> Exercise objective: Every line of the material is to be set down again without any change.

> Records for the exercise:
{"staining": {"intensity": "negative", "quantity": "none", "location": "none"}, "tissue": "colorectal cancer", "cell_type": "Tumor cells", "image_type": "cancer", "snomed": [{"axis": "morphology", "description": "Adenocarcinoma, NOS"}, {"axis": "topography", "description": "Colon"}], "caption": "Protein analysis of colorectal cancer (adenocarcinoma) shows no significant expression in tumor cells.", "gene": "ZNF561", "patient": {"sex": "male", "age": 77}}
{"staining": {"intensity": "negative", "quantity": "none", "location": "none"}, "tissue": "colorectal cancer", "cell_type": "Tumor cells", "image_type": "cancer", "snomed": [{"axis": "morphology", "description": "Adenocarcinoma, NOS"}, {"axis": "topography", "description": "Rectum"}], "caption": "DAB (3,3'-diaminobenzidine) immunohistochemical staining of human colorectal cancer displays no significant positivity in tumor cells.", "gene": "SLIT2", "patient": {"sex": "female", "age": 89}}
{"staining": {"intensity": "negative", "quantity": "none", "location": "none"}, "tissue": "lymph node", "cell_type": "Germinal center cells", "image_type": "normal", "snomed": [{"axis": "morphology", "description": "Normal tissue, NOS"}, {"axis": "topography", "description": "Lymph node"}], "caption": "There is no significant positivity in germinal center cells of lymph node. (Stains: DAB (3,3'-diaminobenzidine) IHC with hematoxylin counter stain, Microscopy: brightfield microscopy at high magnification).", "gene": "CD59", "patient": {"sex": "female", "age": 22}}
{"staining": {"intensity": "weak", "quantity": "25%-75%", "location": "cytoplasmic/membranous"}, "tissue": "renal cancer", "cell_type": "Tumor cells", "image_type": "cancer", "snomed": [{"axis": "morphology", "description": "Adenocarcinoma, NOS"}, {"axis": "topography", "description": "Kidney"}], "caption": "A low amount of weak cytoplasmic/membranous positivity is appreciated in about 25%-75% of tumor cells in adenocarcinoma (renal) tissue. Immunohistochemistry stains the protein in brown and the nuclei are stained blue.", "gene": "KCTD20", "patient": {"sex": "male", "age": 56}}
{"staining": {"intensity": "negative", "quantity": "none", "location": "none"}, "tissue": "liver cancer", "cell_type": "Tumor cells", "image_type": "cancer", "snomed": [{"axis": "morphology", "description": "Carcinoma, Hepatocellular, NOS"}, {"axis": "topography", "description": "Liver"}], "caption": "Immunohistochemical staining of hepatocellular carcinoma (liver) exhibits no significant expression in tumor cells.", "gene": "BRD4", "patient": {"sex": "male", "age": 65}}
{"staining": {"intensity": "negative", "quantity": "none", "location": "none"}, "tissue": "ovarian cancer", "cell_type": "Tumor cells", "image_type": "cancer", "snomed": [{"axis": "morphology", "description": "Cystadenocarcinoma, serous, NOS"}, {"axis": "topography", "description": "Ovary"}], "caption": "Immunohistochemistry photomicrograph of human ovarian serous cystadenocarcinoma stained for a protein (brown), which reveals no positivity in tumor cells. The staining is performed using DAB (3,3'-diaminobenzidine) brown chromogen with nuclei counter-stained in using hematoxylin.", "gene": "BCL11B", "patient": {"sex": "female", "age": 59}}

> Answer to this exercise:
{"staining": {"intensity": "negative", "quantity": "none", "location": "none"}, "tissue": "colorectal cancer", "cell_type": "Tumor cells", "image_type": "cancer", "snomed": [{"axis": "morphology", "description": "Adenocarcinoma, NOS"}, {"axis": "topography", "description": "Colon"}], "caption": "Protein analysis of colorectal cancer (adenocarcinoma) shows no significant expression in tumor cells.", "gene": "ZNF561", "patient": {"sex": "male", "age": 77}}
{"staining": {"intensity": "negative", "quantity": "none", "location": "none"}, "tissue": "colorectal cancer", "cell_type": "Tumor cells", "image_type": "cancer", "snomed": [{"axis": "morphology", "description": "Adenocarcinoma, NOS"}, {"axis": "topography", "description": "Rectum"}], "caption": "DAB (3,3'-diaminobenzidine) immunohistochemical staining of human colorectal cancer displays no significant positivity in tumor cells.", "gene": "SLIT2", "patient": {"sex": "female", "age": 89}}
{"staining": {"intensity": "negative", "quantity": "none", "location": "none"}, "tissue": "lymph node", "cell_type": "Germinal center cells", "image_type": "normal", "snomed": [{"axis": "morphology", "description": "Normal tissue, NOS"}, {"axis": "topography", "description": "Lymph node"}], "caption": "There is no significant positivity in germinal center cells of lymph node. (Stains: DAB (3,3'-diaminobenzidine) IHC with hematoxylin counter stain, Microscopy: brightfield microscopy at high magnification).", "gene": "CD59", "patient": {"sex": "female", "age": 22}}
{"staining": {"intensity": "weak", "quantity": "25%-75%", "location": "cytoplasmic/membranous"}, "tissue": "renal cancer", "cell_type": "Tumor cells", "image_type": "cancer", "snomed": [{"axis": "morphology", "description": "Adenocarcinoma, NOS"}, {"axis": "topography", "description": "Kidney"}], "caption": "A low amount of weak cytoplasmic/membranous positivity is appreciated in about 25%-75% of tumor cells in adenocarcinoma (renal) tissue. Immunohistochemistry stains the protein in brown and the nuclei are stained blue.", "gene": "KCTD20", "patient": {"sex": "male", "age": 56}}
{"staining": {"intensity": "negative", "quantity": "none", "location": "none"}, "tissue": "liver cancer", "cell_type": "Tumor cells", "image_type": "cancer", "snomed": [{"axis": "morphology", "description": "Carcinoma, Hepatocellular, NOS"}, {"axis": "topography", "description": "Liver"}], "caption": "Immunohistochemical staining of hepatocellular carcinoma (liver) exhibits no significant expression in tumor cells.", "gene": "BRD4", "patient": {"sex": "male", "age": 65}}
{"staining": {"intensity": "negative", "quantity": "none", "location": "none"}, "tissue": "ovarian cancer", "cell_type": "Tumor cells", "image_type": "cancer", "snomed": [{"axis": "morphology", "description": "Cystadenocarcinoma, serous, NOS"}, {"axis": "topography", "description": "Ovary"}], "caption": "Immunohistochemistry photomicrograph of human ovarian serous cystadenocarcinoma stained for a protein (brown), which reveals no positivity in tumor cells. The staining is performed using DAB (3,3'-diaminobenzidine) brown chromogen with nuclei counter-stained in using hematoxylin.", "gene": "BCL11B", "patient": {"sex": "female", "age": 59}}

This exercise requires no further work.